Standard Linux distributions like Ubuntu 22.04 or Debian come tuned for general-purpose environments. They expect a few hundred neighbors at most. However, modern setups—like flat Kubernetes networks or VLANs with 2,000+ nodes—crush these defaults. When the device count exceeds the kernel’s internal limits, it stops accepting new entries. That is when your network connectivity dies.

Checking Your Limits

To diagnose the bottleneck, start by counting your current neighbor entries:

ip neighbor show | wc -l

Next, look at the three sysctl thresholds that govern the Address Resolution Protocol (ARP) garbage collector (GC):

sysctl -a | grep gc_thresh

You will find three specific values for net.ipv4.neigh.default.gc_thresh:

gc_thresh1 (Default 128): The floor. The kernel won’t even think about cleaning the cache if you have fewer than 128 entries.
gc_thresh2 (Default 512): The soft ceiling. If the cache stays above 512 for more than 5 seconds, the garbage collector starts purging.
gc_thresh3 (Default 1024): The hard wall. If you hit 1,024, the kernel immediately tries to clear entries. If it fails, you get the “overflow” error, and new connections are dropped.
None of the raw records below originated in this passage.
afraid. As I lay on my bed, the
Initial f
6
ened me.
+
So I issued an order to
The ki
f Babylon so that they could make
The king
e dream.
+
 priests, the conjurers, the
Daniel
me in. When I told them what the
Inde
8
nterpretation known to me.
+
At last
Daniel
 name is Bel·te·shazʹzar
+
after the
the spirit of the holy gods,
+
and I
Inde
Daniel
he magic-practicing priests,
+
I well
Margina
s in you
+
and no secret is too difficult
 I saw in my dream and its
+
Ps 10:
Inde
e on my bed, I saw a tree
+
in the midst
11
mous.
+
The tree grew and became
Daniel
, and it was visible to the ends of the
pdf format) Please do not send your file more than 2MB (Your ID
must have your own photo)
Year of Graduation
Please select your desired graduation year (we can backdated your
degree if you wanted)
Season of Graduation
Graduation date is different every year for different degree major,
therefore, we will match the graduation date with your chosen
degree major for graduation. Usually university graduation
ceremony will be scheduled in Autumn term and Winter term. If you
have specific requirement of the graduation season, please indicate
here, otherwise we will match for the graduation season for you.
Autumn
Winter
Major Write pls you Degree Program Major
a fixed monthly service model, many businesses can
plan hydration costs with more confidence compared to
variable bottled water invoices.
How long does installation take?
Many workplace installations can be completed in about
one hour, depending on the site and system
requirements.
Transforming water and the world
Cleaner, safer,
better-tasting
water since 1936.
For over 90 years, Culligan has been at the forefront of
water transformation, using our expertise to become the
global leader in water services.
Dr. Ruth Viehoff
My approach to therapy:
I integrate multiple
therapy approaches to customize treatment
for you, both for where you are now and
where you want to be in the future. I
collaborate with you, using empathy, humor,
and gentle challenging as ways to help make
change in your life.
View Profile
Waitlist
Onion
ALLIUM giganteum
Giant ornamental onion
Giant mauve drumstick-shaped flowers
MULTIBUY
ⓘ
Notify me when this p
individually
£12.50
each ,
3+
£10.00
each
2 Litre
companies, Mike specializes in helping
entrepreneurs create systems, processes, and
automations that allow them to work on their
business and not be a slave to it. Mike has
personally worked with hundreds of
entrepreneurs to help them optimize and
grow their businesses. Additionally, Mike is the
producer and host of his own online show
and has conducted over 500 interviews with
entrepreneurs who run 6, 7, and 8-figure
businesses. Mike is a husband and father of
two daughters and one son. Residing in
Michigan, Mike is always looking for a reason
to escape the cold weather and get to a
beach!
In our case, the network had spiked to 2,400 active devices. Since gc_thresh3 was stuck at the default 1024, the server was trying to squeeze a crowd into a tiny room. It was never going to work.

Two Ways to Fix It

1. The “Quick Fix” (Use with Caution)

If you are in a production outage, you might consider flushing the ARP table:

sudo ip -s -s neigh flush all

The risk: This forces the server to re-ARP for every single connection at once. On a high-traffic gateway, this creates an “ARP storm” that can saturate your network link for several minutes. Use this only as a last resort.

2. The Permanent Sysctl Tuning

The better way is to tell the kernel that a crowded neighborhood is normal. For most modern data centers, I recommend quadrupling the defaults. Even with 8,000 entries, the memory footprint is negligible. Each ARP entry takes roughly 256 bytes; 8,192 entries use only about 2MB of RAM. That is a tiny price for network stability.

Production-Ready Configuration

Don’t modify /etc/sysctl.conf directly. Instead, create a dedicated file in /etc/sysctl.d/ for better organization.

Apply these settings to handle high-density environments. I have used this specific configuration across clusters of 5,000+ nodes with zero issues.

# Save to /etc/sysctl.d/20-neighbor-limits.conf

# IPv4 Neighbor Table Tuning
net.ipv4.neigh.default.gc_thresh1 = 1024
net.ipv4.neigh.default.gc_thresh2 = 4096
net.ipv4.neigh.default.gc_thresh3 = 8192

# IPv6 Neighbor Table Tuning
net.ipv6.neigh.default.gc_thresh1 = 1024
net.ipv6.neigh.default.gc_thresh2 = 4096
net.ipv6.neigh.default.gc_thresh3 = 8192

# Reduce ARP traffic by keeping entries in the cache for 1 hour
net.ipv4.neigh.default.gc_stale_time = 3600
net.ipv6.neigh.default.gc_stale_time = 3600

Load the new settings immediately without rebooting:

sudo sysctl -p /etc/sysctl.d/20-neighbor-limits.conf

Why these values?

Setting gc_thresh1 to 1,024 stops the kernel from wasting CPU cycles on garbage collection for small tables. The 8,192 limit on gc_thresh3 provides a massive buffer for sudden bursts of new containers, VMs, or network scans without triggering a panic.

Verifying the Results

Check your kernel logs (dmesg) after applying the change. The “overflow” messages should vanish instantly. To see the table grow naturally, use a watch command:

watch -n 1 "ip neigh show | wc -l"

The count should now climb comfortably past the old 1,024 limit and level off at your actual device count. If it continues to rise indefinitely without stopping, you may be dealing with a network loop or an ARP sweep from a malicious actor.

Wrapping Up

Networking at scale requires moving past “out-of-the-box” settings. The ‘Neighbor Table Overflow’ is a prime example of how a small default value can cause a massive headache. If you manage servers in a modern data center or large VLAN, don’t wait for a 2 AM page. Check your neighbor counts today and tune your limits before the table hits its ceiling.